(Recorded data)
---

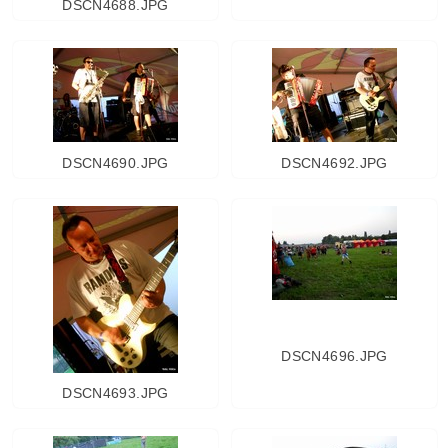
DSCN4688.JPG
DSCN4690.JPG
DSCN4692.JPG
DSCN4696.JPG
DSCN4693.JPG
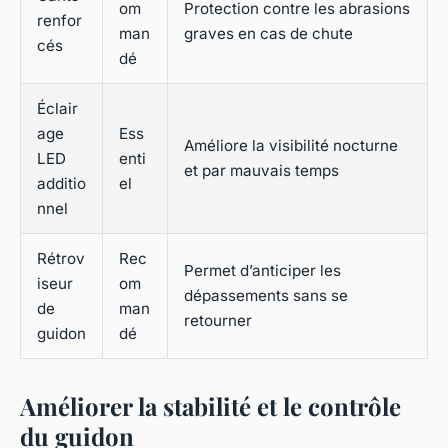
om
Protection contre les abrasions
renfor
man
graves en cas de chute
cés
dé
Éclair
age
Ess
Améliore la visibilité nocturne
LED
enti
et par mauvais temps
additio
el
nnel
Rétrov
Rec
Permet d’anticiper les
iseur
om
dépassements sans se
de
man
retourner
guidon
dé
Améliorer la stabilité et le contrôle
du guidon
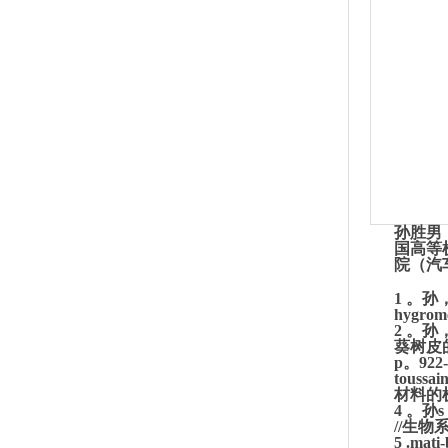
孙胜男，1
国高等
院（汽
1
。孙，
hygro
2
。孙，
葵树皮
p。
touss
材料的
4
。孙s
//生物
5
.mat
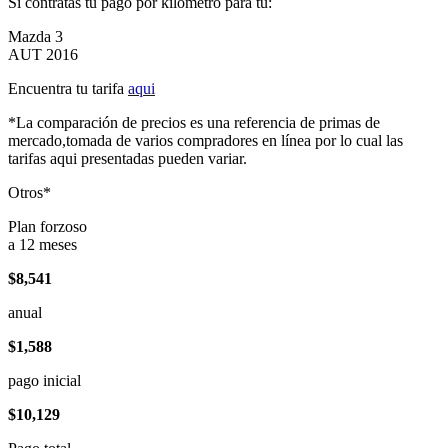
Si contratas tu pago por kilómetro para tu:
Mazda 3
AUT 2016
Encuentra tu tarifa
aqui
*La comparación de precios es una referencia de primas de
mercado,tomada de varios compradores en línea por lo cual las
tarifas aqui presentadas pueden variar.
Otros*
Plan forzoso
a 12 meses
$8,541
anual
$1,588
pago inicial
$10,129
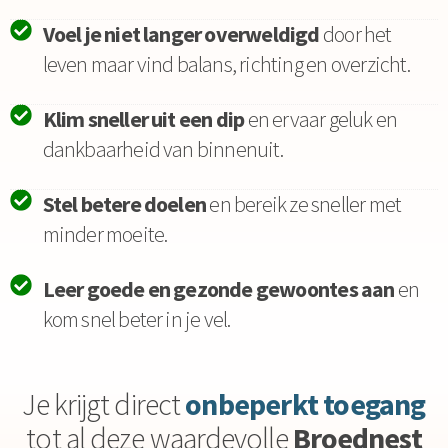
Voel je niet langer overweldigd
door het
leven maar vind balans, richting en overzicht.
Klim sneller uit een dip
en ervaar geluk en
dankbaarheid van binnenuit.
Stel betere doelen
en bereik ze sneller met
minder moeite.
Leer goede en gezonde gewoontes aan
en
kom snel beter in je vel.
Je krijgt direct
onbeperkt toegang
tot al deze waardevolle
Broednest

---

> To do: Select every line in the data that contains the word "aqui", treating uppercase and lowercase as different.

> Finished exercise:
aqui
tarifas aqui presentadas pueden variar.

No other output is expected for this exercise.